## Instruction
Please print everything from the line containing "### Network Features" down to the line containing "OF COOKING FISH", both lines included, reproducing each line as it stands.

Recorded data
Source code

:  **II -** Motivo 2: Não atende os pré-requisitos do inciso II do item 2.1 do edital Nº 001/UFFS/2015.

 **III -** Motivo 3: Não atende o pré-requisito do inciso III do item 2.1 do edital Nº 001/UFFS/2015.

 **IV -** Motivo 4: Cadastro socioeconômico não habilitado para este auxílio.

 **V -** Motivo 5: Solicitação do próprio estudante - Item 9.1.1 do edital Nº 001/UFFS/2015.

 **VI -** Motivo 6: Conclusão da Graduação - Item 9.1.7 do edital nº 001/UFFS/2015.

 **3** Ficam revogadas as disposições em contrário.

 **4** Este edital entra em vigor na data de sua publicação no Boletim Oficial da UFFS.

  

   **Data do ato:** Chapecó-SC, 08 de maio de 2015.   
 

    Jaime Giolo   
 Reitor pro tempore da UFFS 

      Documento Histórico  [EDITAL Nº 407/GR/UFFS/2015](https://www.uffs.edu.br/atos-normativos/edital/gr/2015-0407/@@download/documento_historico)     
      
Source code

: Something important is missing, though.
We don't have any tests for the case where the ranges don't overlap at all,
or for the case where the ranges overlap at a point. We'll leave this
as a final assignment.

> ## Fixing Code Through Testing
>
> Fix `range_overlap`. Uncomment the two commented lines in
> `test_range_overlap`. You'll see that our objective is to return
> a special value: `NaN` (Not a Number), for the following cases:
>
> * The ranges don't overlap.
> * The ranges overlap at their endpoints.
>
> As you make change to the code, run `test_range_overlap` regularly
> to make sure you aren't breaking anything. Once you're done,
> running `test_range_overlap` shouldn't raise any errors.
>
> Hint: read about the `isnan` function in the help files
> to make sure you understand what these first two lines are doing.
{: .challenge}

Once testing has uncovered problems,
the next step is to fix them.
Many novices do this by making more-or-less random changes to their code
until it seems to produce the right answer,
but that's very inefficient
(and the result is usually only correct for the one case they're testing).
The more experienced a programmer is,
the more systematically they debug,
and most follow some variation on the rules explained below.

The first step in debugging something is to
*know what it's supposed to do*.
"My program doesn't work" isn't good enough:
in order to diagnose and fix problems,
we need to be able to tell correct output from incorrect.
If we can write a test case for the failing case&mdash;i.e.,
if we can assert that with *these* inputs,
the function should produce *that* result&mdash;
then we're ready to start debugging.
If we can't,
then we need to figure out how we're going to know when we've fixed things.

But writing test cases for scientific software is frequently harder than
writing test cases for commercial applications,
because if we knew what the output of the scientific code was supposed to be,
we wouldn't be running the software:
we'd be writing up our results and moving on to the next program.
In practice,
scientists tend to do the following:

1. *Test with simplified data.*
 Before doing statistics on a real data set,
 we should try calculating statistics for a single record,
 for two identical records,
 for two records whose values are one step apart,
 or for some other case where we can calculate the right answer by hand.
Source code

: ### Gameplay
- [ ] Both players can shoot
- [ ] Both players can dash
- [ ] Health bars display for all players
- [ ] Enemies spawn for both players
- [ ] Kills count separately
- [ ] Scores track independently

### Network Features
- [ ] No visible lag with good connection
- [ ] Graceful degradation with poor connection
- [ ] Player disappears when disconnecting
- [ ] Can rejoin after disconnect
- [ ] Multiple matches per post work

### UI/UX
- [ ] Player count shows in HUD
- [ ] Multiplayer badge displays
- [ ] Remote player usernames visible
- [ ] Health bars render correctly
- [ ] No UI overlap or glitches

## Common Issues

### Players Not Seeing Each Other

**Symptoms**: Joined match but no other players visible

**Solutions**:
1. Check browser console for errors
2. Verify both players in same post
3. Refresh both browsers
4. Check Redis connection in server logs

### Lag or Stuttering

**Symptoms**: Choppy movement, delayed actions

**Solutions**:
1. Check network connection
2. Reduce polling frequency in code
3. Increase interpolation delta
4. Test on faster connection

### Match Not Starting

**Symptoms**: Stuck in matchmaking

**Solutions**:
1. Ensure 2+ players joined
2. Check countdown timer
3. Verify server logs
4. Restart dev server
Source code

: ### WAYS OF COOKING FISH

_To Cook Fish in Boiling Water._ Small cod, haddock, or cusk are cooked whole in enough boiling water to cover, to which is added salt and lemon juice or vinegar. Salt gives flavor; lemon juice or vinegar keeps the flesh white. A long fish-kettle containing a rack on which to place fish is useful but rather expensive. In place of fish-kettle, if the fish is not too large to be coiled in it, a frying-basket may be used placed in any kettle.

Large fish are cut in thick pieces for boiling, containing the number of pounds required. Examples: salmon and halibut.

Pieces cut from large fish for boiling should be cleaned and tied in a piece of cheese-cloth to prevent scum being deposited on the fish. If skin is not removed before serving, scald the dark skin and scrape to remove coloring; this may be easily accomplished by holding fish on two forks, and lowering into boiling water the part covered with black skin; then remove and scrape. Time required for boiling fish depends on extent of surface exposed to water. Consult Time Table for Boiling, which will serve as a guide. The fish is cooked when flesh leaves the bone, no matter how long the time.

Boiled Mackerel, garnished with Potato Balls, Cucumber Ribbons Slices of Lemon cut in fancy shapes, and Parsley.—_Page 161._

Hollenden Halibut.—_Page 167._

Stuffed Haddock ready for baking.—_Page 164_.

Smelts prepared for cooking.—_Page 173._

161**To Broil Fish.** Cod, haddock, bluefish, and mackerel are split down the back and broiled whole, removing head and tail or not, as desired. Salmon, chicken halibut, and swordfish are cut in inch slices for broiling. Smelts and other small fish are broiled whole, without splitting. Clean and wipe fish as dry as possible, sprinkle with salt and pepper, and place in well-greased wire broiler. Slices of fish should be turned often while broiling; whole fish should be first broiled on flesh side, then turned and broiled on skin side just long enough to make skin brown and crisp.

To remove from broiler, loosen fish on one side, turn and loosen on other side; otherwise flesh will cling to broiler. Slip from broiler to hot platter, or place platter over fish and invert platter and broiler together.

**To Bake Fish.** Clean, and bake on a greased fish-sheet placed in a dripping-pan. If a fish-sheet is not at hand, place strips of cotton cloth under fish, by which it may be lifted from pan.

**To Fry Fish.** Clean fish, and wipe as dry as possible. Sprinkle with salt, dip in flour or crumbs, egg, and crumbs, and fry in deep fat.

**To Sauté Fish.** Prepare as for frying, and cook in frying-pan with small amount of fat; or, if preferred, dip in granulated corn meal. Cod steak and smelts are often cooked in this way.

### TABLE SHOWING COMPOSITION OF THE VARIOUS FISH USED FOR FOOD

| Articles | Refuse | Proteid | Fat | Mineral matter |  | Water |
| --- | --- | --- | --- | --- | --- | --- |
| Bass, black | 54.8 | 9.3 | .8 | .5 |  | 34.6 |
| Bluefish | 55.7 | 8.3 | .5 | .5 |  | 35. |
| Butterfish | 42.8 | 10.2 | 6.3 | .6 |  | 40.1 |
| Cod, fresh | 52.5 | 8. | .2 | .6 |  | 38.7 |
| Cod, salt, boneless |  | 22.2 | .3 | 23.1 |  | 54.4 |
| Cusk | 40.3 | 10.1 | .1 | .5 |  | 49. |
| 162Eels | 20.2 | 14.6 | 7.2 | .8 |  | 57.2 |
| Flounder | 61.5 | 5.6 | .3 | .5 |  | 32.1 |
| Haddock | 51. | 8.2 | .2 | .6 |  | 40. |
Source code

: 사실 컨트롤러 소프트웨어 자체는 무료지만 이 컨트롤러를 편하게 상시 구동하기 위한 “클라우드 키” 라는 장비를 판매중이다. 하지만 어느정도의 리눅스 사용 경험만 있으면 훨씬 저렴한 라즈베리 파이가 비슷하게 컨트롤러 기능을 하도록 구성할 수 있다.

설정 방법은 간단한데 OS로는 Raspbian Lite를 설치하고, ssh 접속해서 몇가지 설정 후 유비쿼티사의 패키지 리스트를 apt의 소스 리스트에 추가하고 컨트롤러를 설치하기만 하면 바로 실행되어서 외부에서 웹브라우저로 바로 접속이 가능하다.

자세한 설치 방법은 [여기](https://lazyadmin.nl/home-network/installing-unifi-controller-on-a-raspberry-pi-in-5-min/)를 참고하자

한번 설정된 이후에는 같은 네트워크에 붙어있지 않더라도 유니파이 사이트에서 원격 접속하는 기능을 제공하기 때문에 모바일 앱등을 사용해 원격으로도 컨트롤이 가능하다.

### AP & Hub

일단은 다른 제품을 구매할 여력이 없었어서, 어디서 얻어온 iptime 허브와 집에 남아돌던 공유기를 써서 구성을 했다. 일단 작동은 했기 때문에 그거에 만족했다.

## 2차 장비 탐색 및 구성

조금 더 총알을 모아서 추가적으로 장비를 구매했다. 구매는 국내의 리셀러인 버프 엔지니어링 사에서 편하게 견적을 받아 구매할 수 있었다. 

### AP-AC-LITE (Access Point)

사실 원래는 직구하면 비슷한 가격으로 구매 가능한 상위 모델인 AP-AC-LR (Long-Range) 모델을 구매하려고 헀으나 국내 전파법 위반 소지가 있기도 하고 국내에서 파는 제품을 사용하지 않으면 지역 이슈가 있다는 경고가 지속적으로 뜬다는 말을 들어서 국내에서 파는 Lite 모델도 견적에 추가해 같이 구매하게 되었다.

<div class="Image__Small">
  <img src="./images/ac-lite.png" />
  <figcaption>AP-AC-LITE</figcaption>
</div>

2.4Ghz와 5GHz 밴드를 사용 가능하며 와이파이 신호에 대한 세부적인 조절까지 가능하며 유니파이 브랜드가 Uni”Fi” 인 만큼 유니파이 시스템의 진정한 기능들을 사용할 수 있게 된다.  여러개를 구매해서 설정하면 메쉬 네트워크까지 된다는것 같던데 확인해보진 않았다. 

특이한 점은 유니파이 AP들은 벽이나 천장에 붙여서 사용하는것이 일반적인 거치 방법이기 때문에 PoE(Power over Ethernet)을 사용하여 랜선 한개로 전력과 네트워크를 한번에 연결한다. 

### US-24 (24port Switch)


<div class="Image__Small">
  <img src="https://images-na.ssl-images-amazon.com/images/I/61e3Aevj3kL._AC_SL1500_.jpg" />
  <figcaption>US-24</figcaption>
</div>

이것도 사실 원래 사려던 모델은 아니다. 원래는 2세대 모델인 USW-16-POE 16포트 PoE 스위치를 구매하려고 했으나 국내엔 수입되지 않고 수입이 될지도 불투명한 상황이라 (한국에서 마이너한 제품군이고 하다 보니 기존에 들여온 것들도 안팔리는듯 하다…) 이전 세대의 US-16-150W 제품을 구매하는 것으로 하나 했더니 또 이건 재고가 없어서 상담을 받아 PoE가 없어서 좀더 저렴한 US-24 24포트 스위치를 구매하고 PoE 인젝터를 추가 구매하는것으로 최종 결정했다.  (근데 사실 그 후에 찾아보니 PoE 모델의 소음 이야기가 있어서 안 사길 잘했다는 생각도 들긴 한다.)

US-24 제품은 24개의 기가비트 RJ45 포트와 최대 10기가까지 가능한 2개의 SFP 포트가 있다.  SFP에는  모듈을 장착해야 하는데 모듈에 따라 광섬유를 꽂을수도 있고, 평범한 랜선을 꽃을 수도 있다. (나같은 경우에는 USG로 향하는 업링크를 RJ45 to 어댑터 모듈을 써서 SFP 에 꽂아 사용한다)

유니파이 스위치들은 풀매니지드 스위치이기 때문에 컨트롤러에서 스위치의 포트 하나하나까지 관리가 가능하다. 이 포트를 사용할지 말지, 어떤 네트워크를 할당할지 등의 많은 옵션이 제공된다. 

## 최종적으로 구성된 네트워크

## Result of this task
### Network Features
- [ ] No visible lag with good connection
- [ ] Graceful degradation with poor connection
- [ ] Player disappears when disconnecting
- [ ] Can rejoin after disconnect
- [ ] Multiple matches per post work

### UI/UX
- [ ] Player count shows in HUD
- [ ] Multiplayer badge displays
- [ ] Remote player usernames visible
- [ ] Health bars render correctly
- [ ] No UI overlap or glitches

## Common Issues

### Players Not Seeing Each Other

**Symptoms**: Joined match but no other players visible

**Solutions**:
1. Check browser console for errors
2. Verify both players in same post
3. Refresh both browsers
4. Check Redis connection in server logs

### Lag or Stuttering

**Symptoms**: Choppy movement, delayed actions

**Solutions**:
1. Check network connection
2. Reduce polling frequency in code
3. Increase interpolation delta
4. Test on faster connection

### Match Not Starting

**Symptoms**: Stuck in matchmaking

**Solutions**:
1. Ensure 2+ players joined
2. Check countdown timer
3. Verify server logs
4. Restart dev server
Source code

: ### WAYS OF COOKING FISH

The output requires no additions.